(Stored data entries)
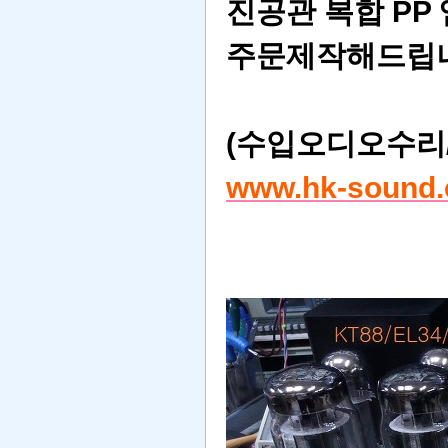
진공관 복합 PP 앰
주문제작해드립
(수입오디오수리
www.hk-sound.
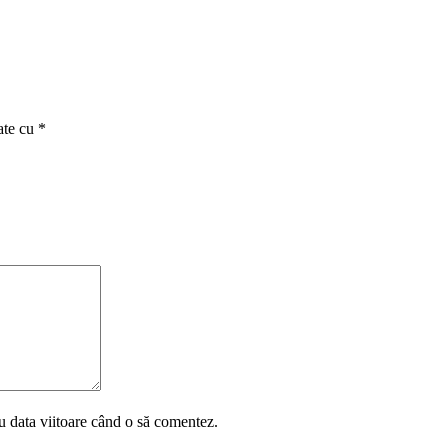
ate cu
*
u data viitoare când o să comentez.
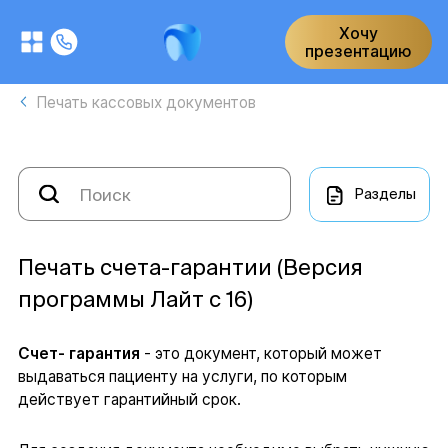
Хочу
презентацию
Печать кассовых документов
Разделы
Печать счета-гарантии (Версия
программы Лайт с 16)
Счет- гарантия
- это документ, который может
выдаваться пациенту на услуги, по которым
действует гарантийный срок.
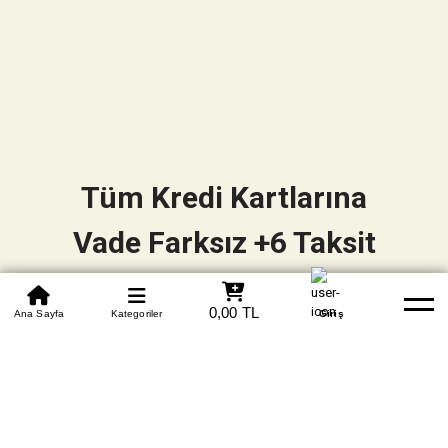
Tüm Kredi Kartlarına
Vade Farksız +6 Taksit
0850 305 09 70
0,00 TL
Beden Tablosu
Ana Sayfa
Kategoriler
Banka Hesapları
Whatsapp
Yardım
Giriş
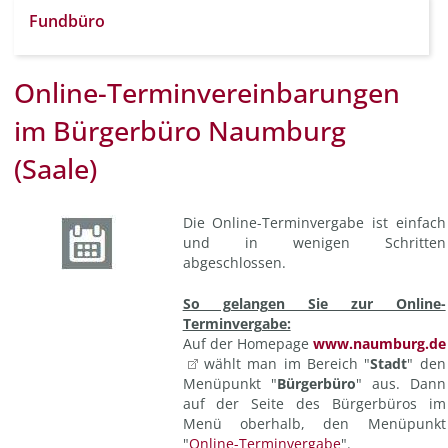
Fundbüro
Online-Terminvereinbarungen
im Bürgerbüro Naumburg
(Saale)
Die Online-Terminvergabe ist einfach
und in wenigen Schritten
abgeschlossen.
So gelangen Sie zur Online-
Terminvergabe:
Auf der Homepage
www.naumburg.de
wählt man im Bereich "
Stadt
" den
Menüpunkt "
Bürgerbüro
" aus. Dann
auf der Seite des Bürgerbüros im
Menü oberhalb, den Menüpunkt
"
Online-Terminvergabe
".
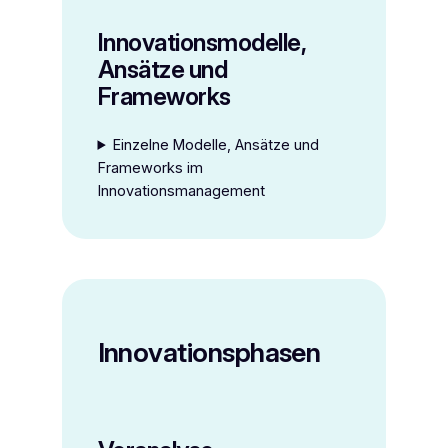
Innovationsmodelle,
Ansätze und
Frameworks
Einzelne Modelle, Ansätze und
Frameworks im
Innovationsmanagement
Innovationsphasen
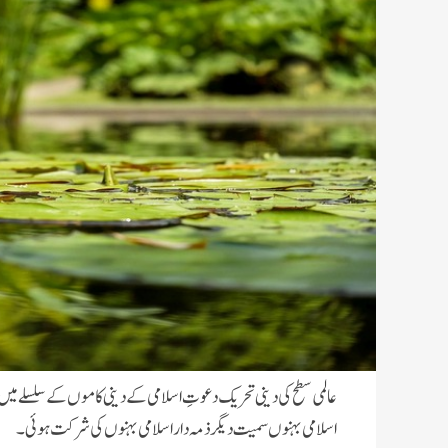
اسلامی بہنوں سمیت دیگر ذمہ دار اسلامی بہنوں کی شرکت ہوئی۔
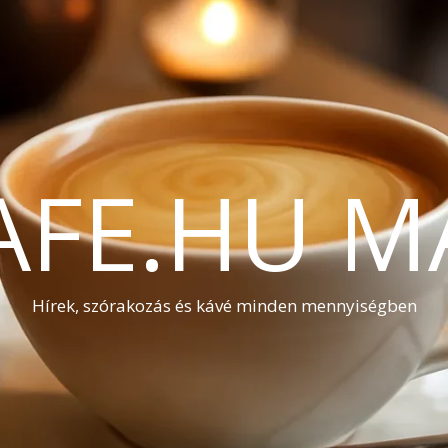
AFE.HU M
Hírek, szórakozás és kávé minden mennyiségben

### Exercise description
Retype the text of every entry above, line for line, without any changes. Leave the pictures out.

### Answer section
진공관 복합 PP 앰
주문제작해드립
(수입오디오수리
www.hk-sound.
ate cu
*
u data viitoare când o să comentez.
Хочу
презентацию
Печать кассовых документов
Разделы
Печать счета-гарантии (Версия
программы Лайт с 16)
Счет- гарантия
- это документ, который может
выдаваться пациенту на услуги, по которым
действует гарантийный срок.
Tüm Kredi Kartlarına
Vade Farksız +6 Taksit
0850 305 09 70
0,00 TL
Beden Tablosu
Ana Sayfa
Kategoriler
Banka Hesapları
Whatsapp
Yardım
Giriş
Fundbüro
Online-Terminvereinbarungen
im Bürgerbüro Naumburg
(Saale)
Die Online-Terminvergabe ist einfach
und in wenigen Schritten
abgeschlossen.
So gelangen Sie zur Online-
Terminvergabe:
Auf der Homepage
www.naumburg.de
wählt man im Bereich "
Stadt
" den
Menüpunkt "
Bürgerbüro
" aus. Dann
auf der Seite des Bürgerbüros im
Menü oberhalb, den Menüpunkt
"
Online-Terminvergabe
".
Innovationsmodelle,
Ansätze und
Frameworks
Einzelne Modelle, Ansätze und
Frameworks im
Innovationsmanagement
Innovationsphasen
اسلامی بہنوں سمیت دیگر ذمہ دار اسلامی بہنوں کی شرکت ہوئی۔
AFE.HU M
Hírek, szórakozás és kávé minden mennyiségben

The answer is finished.